A Document Level Classifier
A document level classifier is simply a program that might look at a number of attributes it finds upon a page to calculate a probability about a classification for that page. In the case of this patent about language attributes, those attributes could possibly includ things like looking at a character set and language meta tag, like the following:
<head><meta charset=”iso-latin-1″> <META LANG-=”fr”></HEAD>
But, the patent tells us that language and character set meta tags appear upon pages rarely, and are often incorrect when they do.
We’re also told that the search engine could look other clues to identify the language of a page, such as whether or not the domain the page is on uses a specific top level country code. For example, it’s possible that a site on a “.es,” domain is from Spain, and may be in Spanish.
Instead, the approach that this patent takes is to look at features like those, but to also use a text analysis approach that breaks text upon pages into n-grams, or groupings of words that are “n” words long. In this patent, the suggested length is 3 words.
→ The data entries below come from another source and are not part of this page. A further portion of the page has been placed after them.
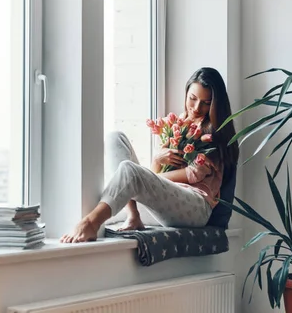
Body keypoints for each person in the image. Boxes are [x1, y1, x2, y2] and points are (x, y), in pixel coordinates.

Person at [60, 67, 239, 243]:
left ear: (215, 104)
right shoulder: (178, 124)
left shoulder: (214, 133)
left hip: (195, 208)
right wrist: (156, 161)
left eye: (205, 103)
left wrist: (147, 179)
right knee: (116, 139)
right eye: (192, 98)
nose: (196, 107)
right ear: (186, 93)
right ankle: (133, 215)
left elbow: (192, 174)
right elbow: (157, 175)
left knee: (131, 172)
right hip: (164, 207)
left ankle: (91, 222)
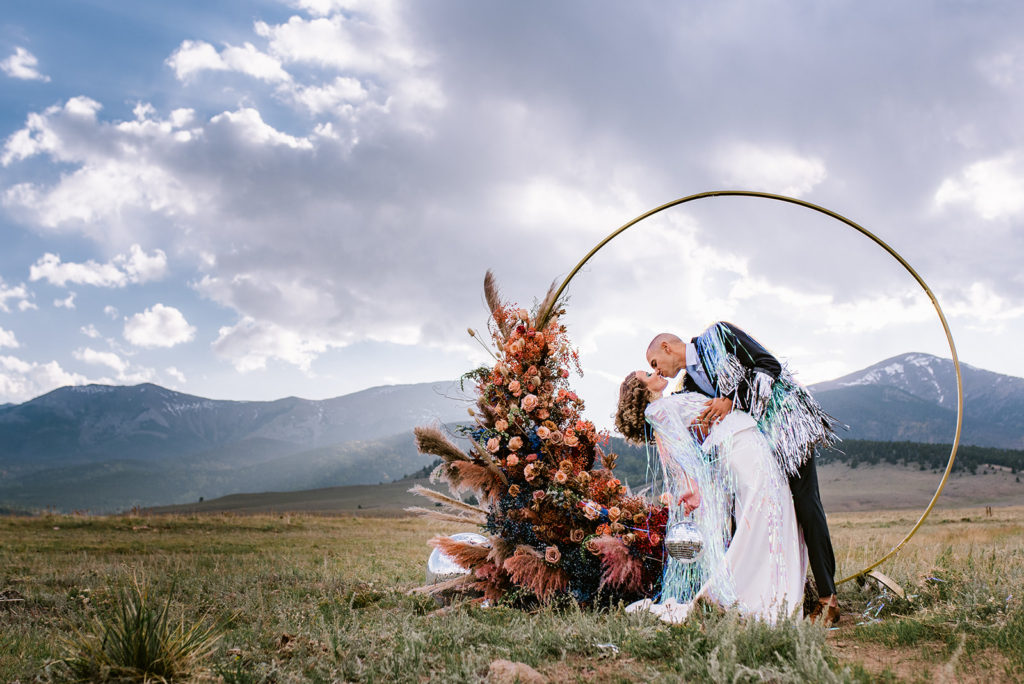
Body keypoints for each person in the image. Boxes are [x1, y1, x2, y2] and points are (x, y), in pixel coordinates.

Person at [645, 323, 841, 626]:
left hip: (784, 426)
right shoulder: (691, 385)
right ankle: (765, 593)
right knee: (753, 515)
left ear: (667, 347)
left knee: (805, 504)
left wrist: (729, 396)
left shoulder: (717, 336)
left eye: (655, 363)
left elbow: (768, 364)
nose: (659, 372)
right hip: (755, 446)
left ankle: (828, 599)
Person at [615, 371, 808, 624]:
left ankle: (759, 591)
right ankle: (749, 593)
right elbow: (673, 451)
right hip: (736, 444)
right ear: (640, 388)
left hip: (735, 441)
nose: (657, 373)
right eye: (649, 373)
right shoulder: (655, 410)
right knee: (762, 517)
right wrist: (690, 485)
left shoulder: (665, 404)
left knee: (764, 518)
So, if the patent were to look at this page to attempt to classify what language it might be in, it might start at the first sentence of this page, and start breaking it down into n-grams, three words long. So, it might take my first sentence, and start breaking it down into three word phrases like this:
There have been
have been a
been a number
a number of
number of news
of news opinion
news opinion pieces
opinion pieces and
These n-grams might be compared to a number of other pages on the web where the language of those pages is known, to determine that my page (or at least parts of my page) is in English. Note, the Google Books N-gram Viewer runs on a similar body of data as that used in this language detection approach.
The n-gram approach has been used in a number of ways by Google, as noted in the Official Google Research Blog post All Our N-Gram Belong to You:
Here at Google Research we have been using word n-gram models for a variety of R&D projects, such as statistical machine translation, speech recognition, spelling correction, entity detection, information extraction, and others
Using a Document Classifier to Identify Web Spam
A document level classifier doesn’t necessarily have to use an n-gram approach to identify web spam pages, but it’s possible that it might. A Google patent granted this past August included an n-gram approach to classify pages. I wrote about it in How Google Might Fight Web Spam Based upon Classifications and Click Data.
Another post that I wrote about a Google patent which describes how the search engine might identify web spam is Google Patent on Web Spam, Doorway Pages, and Manipulative Articles. That patent lists examples which might indicate that a page is web spam. Those examples include:
- Whether the text of the document appears to be a normal language or language that might have been generated by a computer. For example, it might contain a large number of keywords, but not any actual sentences.
- Whether or not the page uses meta tags, and if it does, whether or not those contain a large number of repeated keywords.
- If there are scripts in the document redirecting visitors to another document upon when they access that page.
- If the text on the page is the same color as the background of the page
- Whether the page contains a large number of unrelated links
- Looking at the history of the document, and whether certain things might have changed, such as the content, the linking structure, and possibly the ownership of the document/
- The amount of links and anchor text on a page. If there are a lot of links, and very little text that isn’t, that could be a sign that the page is web spam.
Chances are that the redesigned document level classifier that Google is using to try to identify whether or not a page is web spam may look at many of these features as well as others.
What features would you look at if you were designing a document level classifier to identify web spam?